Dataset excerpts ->
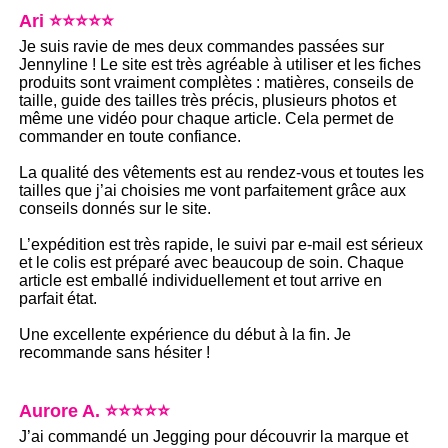
Ari ⭐⭐⭐⭐⭐
Je suis ravie de mes deux commandes passées sur
Jennyline ! Le site est très agréable à utiliser et les fiches
produits sont vraiment complètes : matières, conseils de
taille, guide des tailles très précis, plusieurs photos et
même une vidéo pour chaque article. Cela permet de
commander en toute confiance.
La qualité des vêtements est au rendez-vous et toutes les
tailles que j’ai choisies me vont parfaitement grâce aux
conseils donnés sur le site.
L’expédition est très rapide, le suivi par e-mail est sérieux
et le colis est préparé avec beaucoup de soin. Chaque
article est emballé individuellement et tout arrive en
parfait état.
Une excellente expérience du début à la fin. Je
recommande sans hésiter !
Aurore A. ⭐⭐⭐⭐⭐
J’ai commandé un Jegging pour découvrir la marque et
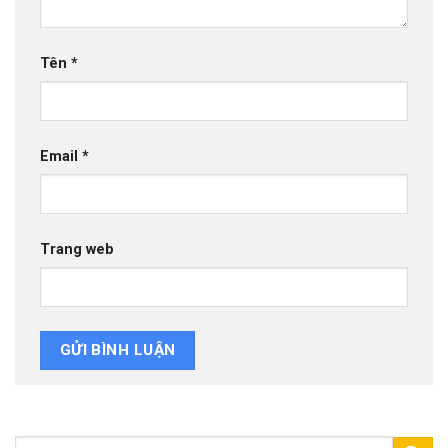
Tên
*
Email
*
Trang web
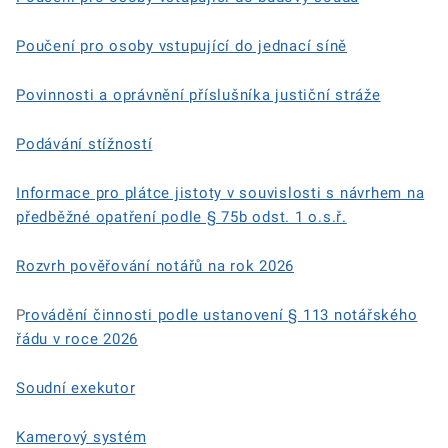
Poučení pro osoby vstupující do jednací síně
Povinnosti a oprávnění příslušníka justiční stráže
Podávání stížností
Informace pro plátce jistoty v souvislosti s návrhem na
předběžné opatření podle § 75b odst. 1 o.s.ř.
Rozvrh pověřování notářů na rok 2026
P
rovádění činnosti podle ustanovení § 113 notářského
řádu v roce 2026
Soudní exekutor
Kamerový systém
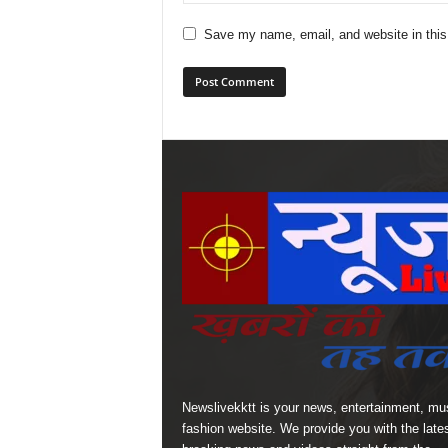
Save my name, email, and website in this
Newslivekktt is your news, entertainment, mu
fashion website. We provide you with the late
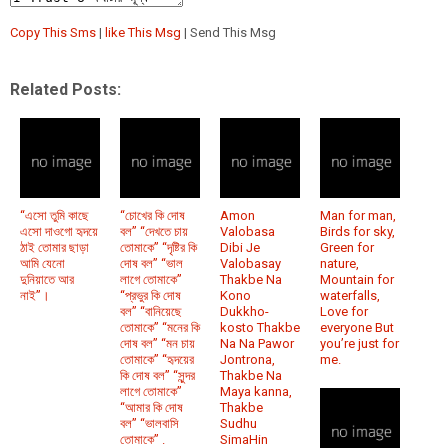
Copy This Sms
|
like This Msg
| Send This Msg
Related Posts:
“এসো তুমি কাছে
“চোখের কি দোষ
Amon
Man for man,
এসো দাওগো হৃদয়ে
বল” “দেখতে চায়
Valobasa
Birds for sky,
ঠাই তোমার ছাড়া
তোমাকে” “দৃষ্টির কি
Dibi Je
Green for
আমি যেনো
দোষ বল” “ভাল
Valobasay
nature,
দুনিয়াতে আর
লাগে তোমাকে”
Thakbe Na
Mountain for
নাই”।
“প্রভুর কি দোষ
Kono
waterfalls,
বল” “বানিয়েছে
Dukkho-
Love for
তোমাকে” “মনের কি
kosto Thakbe
everyone But
দোষ বল” “মন চায়
Na Na Pawor
you’re just for
তোমাকে” “হৃদয়ের
Jontrona,
me.
কি দোষ বল” “সুন্দর
Thakbe Na
লাগে তোমাকে”
Maya kanna,
“আমার কি দোষ
Thakbe
বল” “ভালবাসি
Sudhu
তোমাকে” .
SimaHin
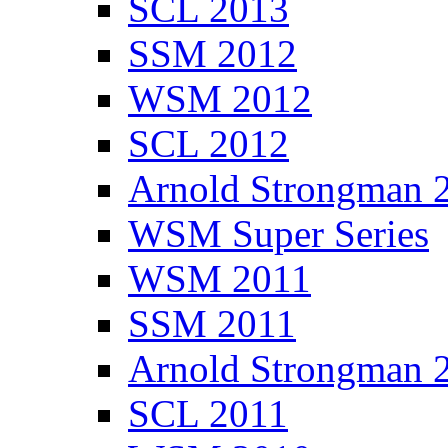
SCL 2013
SSM 2012
WSM 2012
SCL 2012
Arnold Strongman 
WSM Super Series
WSM 2011
SSM 2011
Arnold Strongman 
SCL 2011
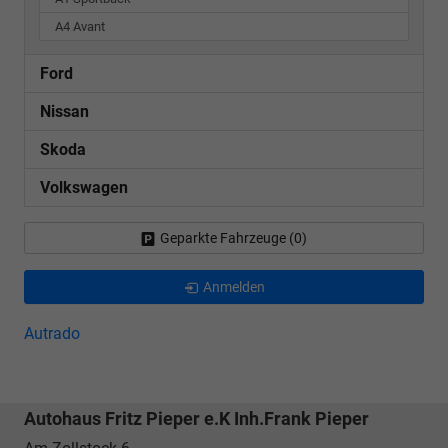
A4 Avant
Ford
Nissan
Skoda
Volkswagen
Geparkte Fahrzeuge (
0
)
Anmelden
Autrado
Autohaus Fritz Pieper e.K Inh.Frank Pieper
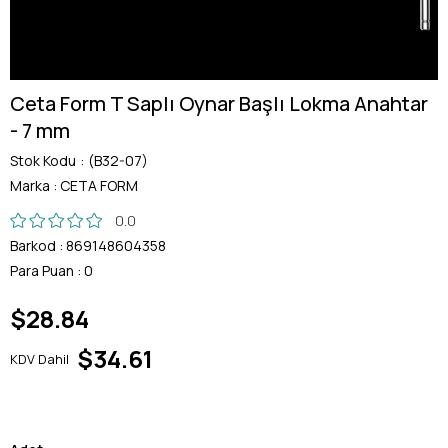
Ceta Form T Saplı Oynar Başlı Lokma Anahtar
- 7 mm
Stok Kodu
(B32-07)
Marka
:
CETA FORM
0.0
Barkod
:
869148604358
Para Puan
:
0
$28.84
$34.61
KDV Dahil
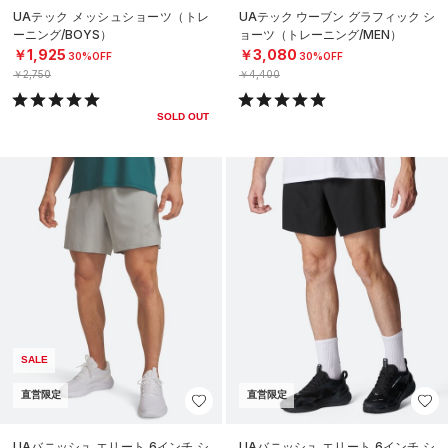
UAテック メッシュショーツ（トレ
UAテック ウーブン グラフィック シ
ーニング/BOYS）
ョーツ（トレーニング/MEN）
￥1,925
￥3,080
30%OFF
30%OFF
￥2,750
￥4,400
SOLD OUT
SALE
直営限定
直営限定
UAバニッシュ エリート 6インチ シ
UAバニッシュ エリート 6インチ シ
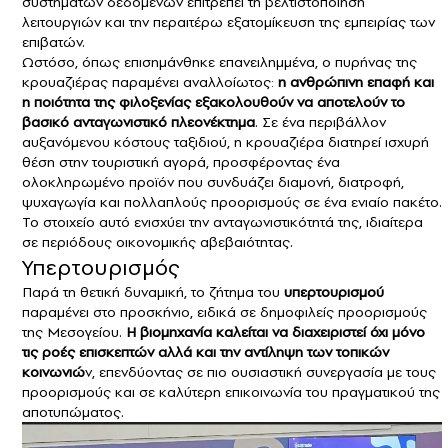
συστημάτων δεδομένων επιτρέπει τη βελτιστοποίηση
λειτουργιών και την περαιτέρω εξατομίκευση της εμπειρίας των
επιβατών.
Ωστόσο, όπως επισημάνθηκε επανειλημμένα, ο πυρήνας της
κρουαζιέρας παραμένει αναλλοίωτος:
η ανθρώπινη επαφή και
η ποιότητα της φιλοξενίας εξακολουθούν να αποτελούν το
βασικό ανταγωνιστικό πλεονέκτημα
. Σε ένα περιβάλλον
αυξανόμενου κόστους ταξιδιού, η κρουαζιέρα διατηρεί ισχυρή
θέση στην τουριστική αγορά, προσφέροντας ένα
ολοκληρωμένο προϊόν που συνδυάζει διαμονή, διατροφή,
ψυχαγωγία και πολλαπλούς προορισμούς σε ένα ενιαίο πακέτο.
Το στοιχείο αυτό ενισχύει την ανταγωνιστικότητά της, ιδιαίτερα
σε περιόδους οικονομικής αβεβαιότητας.
Υπερτουρισμός
Παρά τη θετική δυναμική, το ζήτημα του
υπερτουρισμού
παραμένει στο προσκήνιο, ειδικά σε δημοφιλείς προορισμούς
της Μεσογείου.
Η βιομηχανία καλείται να διαχειριστεί όχι μόνο
τις ροές επισκεπτών αλλά και την αντίληψη των τοπικών
κοινωνιώ
ν, επενδύοντας σε πιο ουσιαστική συνεργασία με τους
προορισμούς και σε καλύτερη επικοινωνία του πραγματικού της
αποτυπώματος.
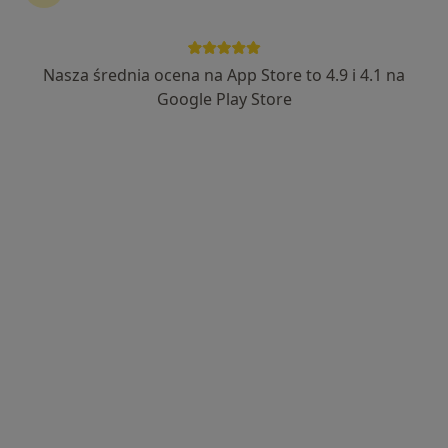
Bezpieczne płatności
Śląski Ośrodek Onkologii Sanivitas
Nasza średnia ocena na App Store to 4.9 i 4.1 na
·
Ultrasonografia, Medycyna rodzinna, Endokrynologia
Google Play Store
Więcej
784 opinie
Ul. Wolności 299, Zabrze
•
Mapa
USG tarczycy
180 zł
Pokaż więcej usług
lek. Wiktor Buczko
ultrasonografista
Brak dostępnych specjalistów z wolnymi terminami w tym centrum medycznym.
Pokaż profil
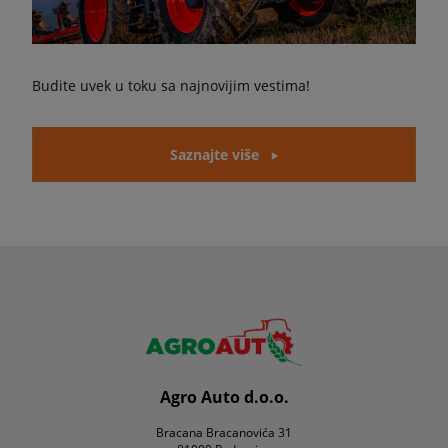
Budite uvek u toku sa najnovijim vestima!
Saznajte više
Agro Auto d.o.o.
Bracana Bracanovića 31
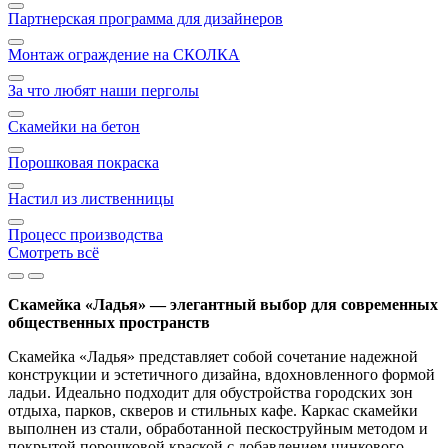
Партнерская программа для дизайнеров
Монтаж ограждение на СКОЛКА
За что любят наши перголы
Скамейки на бетон
Порошковая покраска
Настил из лиственницы
Процесс производства
Смотреть всё
Скамейка «Ладья» — элегантный выбор для современных
общественных пространств
Скамейка «Ладья» представляет собой сочетание надежной
конструкции и эстетичного дизайна, вдохновленного формой
ладьи. Идеально подходит для обустройства городских зон
отдыха, парков, скверов и стильных кафе. Каркас скамейки
выполнен из стали, обработанной пескоструйным методом и
покрытой порошковой краской с добавлением цинкового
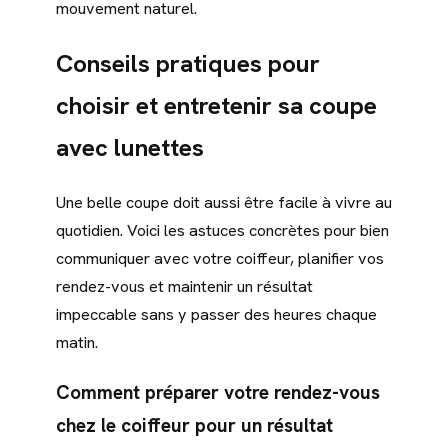
mouvement naturel.
Conseils pratiques pour
choisir et entretenir sa coupe
avec lunettes
Une belle coupe doit aussi être facile à vivre au
quotidien. Voici les astuces concrètes pour bien
communiquer avec votre coiffeur, planifier vos
rendez-vous et maintenir un résultat
impeccable sans y passer des heures chaque
matin.
Comment préparer votre rendez-vous
chez le coiffeur pour un résultat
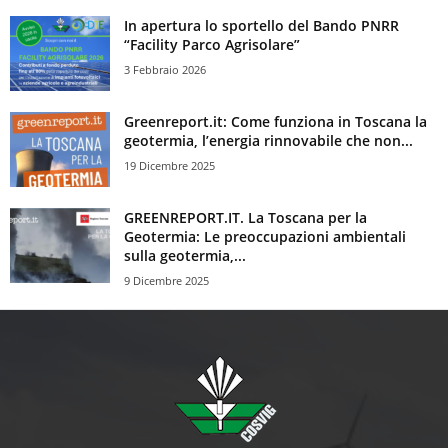
In apertura lo sportello del Bando PNRR
“Facility Parco Agrisolare”
3 Febbraio 2026
Greenreport.it: Come funziona in Toscana la
geotermia, l’energia rinnovabile che non...
19 Dicembre 2025
GREENREPORT.IT. La Toscana per la
Geotermia: Le preoccupazioni ambientali
sulla geotermia,...
9 Dicembre 2025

EXERCISE OBJECTIVE -> Collect every line in the data above that contains the string "sans", and copy each of those lines in full.

ANSWER BELOW ->
recommande sans hésiter !
impeccable sans y passer des heures chaque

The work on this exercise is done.